INSTRUCCIONES DE TRABAJO ▸
1. ¿Cuáles son las postrimerías que nombra el texto sobre las postrimerías?
2. Copia del texto sobre las postrimerías el trozo que va desde "Posted by pablofranciscomaurino" hasta "al placer, etc.", incluidas ambas partes.

FRAGMENTO DEL TEXTO ▸
__________
Hacia la unión con Dios

Las postrimerías

Posted by pablofranciscomaurino en octubre 7, 2011

 

Sabemos que existen las postrimerías: el juicio particular, el juicio final, el cielo, el purgatorio y el infierno. Pero, ¿la gente cree realmente en ellas?

Es muy común que este tema sea tratado de una manera superficial, ya que las preocupaciones y las ocupaciones de la vida moderna atraen mucho más la atención de los católicos.

Al preguntar a muchos de ellos acerca de su fe en estos aspectos manifiestan creer, pero, una vez que los dejamos, hacen, dicen y piensan cosas propias de quienes viven en esta tierra apegados al dinero, a las posesiones, a los honores mundanos, al placer, etc.

Es frecuente que quienes dicen creer en el cielo lo busquen aquí desperdiciando todas sus energías en la consecución de estos apegos. Otros no reparan en la gravedad de sus actos cuando van en contra de la ley divina, mientras afirman creer en el infierno. Y hay quienes creen que el demonio es un invento de los hombres, quienes piensan que es una realidad la reencarnación o el poder de determinadas piedras, actos o rezos extraños al Catecismo…

¿Por qué sucede eso? ¿No será porque los que debemos ser ejemplo tampoco creemos? Creer no es sólo pensar en esas realidades o aceptarlas intelectualmente: es tener la absoluta certeza de su existencia y actuar en consecuencia.

¿Sabemos que cada acto puede convertirse en gloria para Dios, pero también en una oportunidad de perdernos irremediablemente en ese lugar de pena y dolor infinitos? ¿Le tememos realmente al infierno? ¿Acudimos al Sacramento de la Reconciliación con frecuencia? ¿Cuántas veces examinamos nuestra conciencia? ¿Con qué seguridad nos alejamos de las ocasiones de pecado?…

¿Cuántas veces hemos estado en peligro inminente de muerte? En esos momentos es cuando se experimenta el creer o no creer verdaderamente.

¿Cuánto del día dedicamos al trato íntimo con Dios? Quien ora considerando con alguna frecuencia las postrimerías está siempre dispuesto a servir a los demás sin reparar en tiempo, cansancio, estado de ánimo, enfermedad y hasta dolor… Dejará la distracción, el descanso, la comida servida por hacer lo que hizo Jesús: nos cuenta san Marcos que, tras un día agotador de caminatas, prédicas y milagros, al día siguiente se levantó muy temprano a orar, para seguir trabajando por las almas. Así pasó su vida: haciendo el bien.

¿Cuánto nos importa nuestro «merecido» descanso? ¿Cuánto nos molestan las interrupciones en nuestra vida privada? ¿Queremos a las almas como las quiere Jesús?…

Son muchas las almas que van al infierno; ¿luchamos por su salvación con todas nuestras fuerzas? El infierno es la ausencia total de amor y, mientras quede un instante de vida, ¡todavía tienen posibilidades de amar!

¡Qué relativo se vuelve todo si pensamos en las postrimerías!

El cielo es la meta, no vale la pena luchar por otra. Cualquier sacrificio en esta tierra es nada comparado con el amor que nos espera en el cielo.

El que haga la voluntad de Dios…, ¡ese entrará!
__________
DATOS PROPORCIONADOS ▸
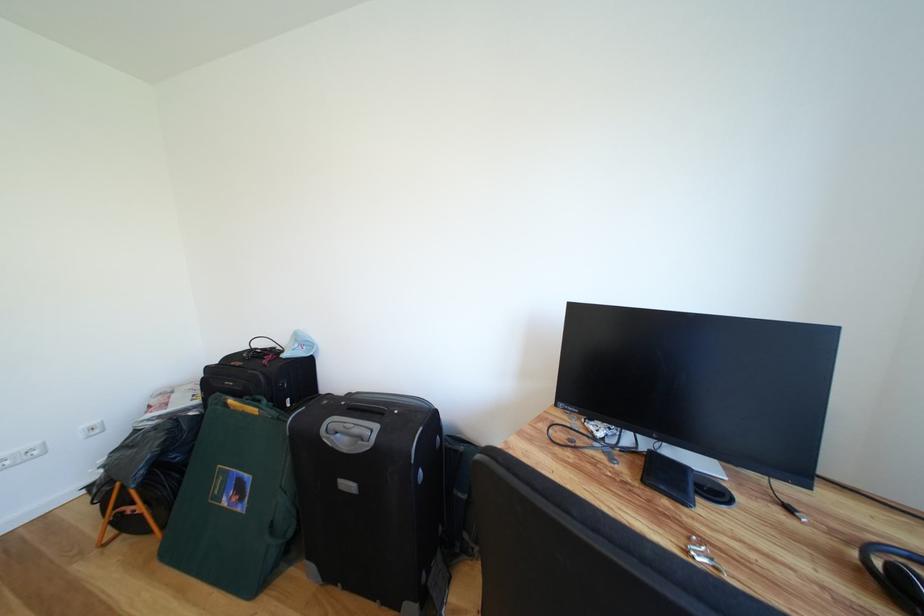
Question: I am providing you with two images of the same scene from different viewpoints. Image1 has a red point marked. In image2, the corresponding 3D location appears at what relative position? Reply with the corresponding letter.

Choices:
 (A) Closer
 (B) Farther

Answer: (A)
__________
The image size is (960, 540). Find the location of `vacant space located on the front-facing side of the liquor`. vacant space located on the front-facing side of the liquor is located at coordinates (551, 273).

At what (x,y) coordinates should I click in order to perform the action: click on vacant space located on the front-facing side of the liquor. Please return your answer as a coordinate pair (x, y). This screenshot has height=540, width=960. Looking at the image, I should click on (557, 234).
__________
SOLUCIONES POR TAREA ▸
1. El juicio particular, el juicio final, el cielo, el purgatorio y el infierno.

2.
Posted by pablofranciscomaurino en octubre 7, 2011

 

Sabemos que existen las postrimerías: el juicio particular, el juicio final, el cielo, el purgatorio y el infierno. Pero, ¿la gente cree realmente en ellas?

Es muy común que este tema sea tratado de una manera superficial, ya que las preocupaciones y las ocupaciones de la vida moderna atraen mucho más la atención de los católicos.

Al preguntar a muchos de ellos acerca de su fe en estos aspectos manifiestan creer, pero, una vez que los dejamos, hacen, dicen y piensan cosas propias de quienes viven en esta tierra apegados al dinero, a las posesiones, a los honores mundanos, al placer, etc.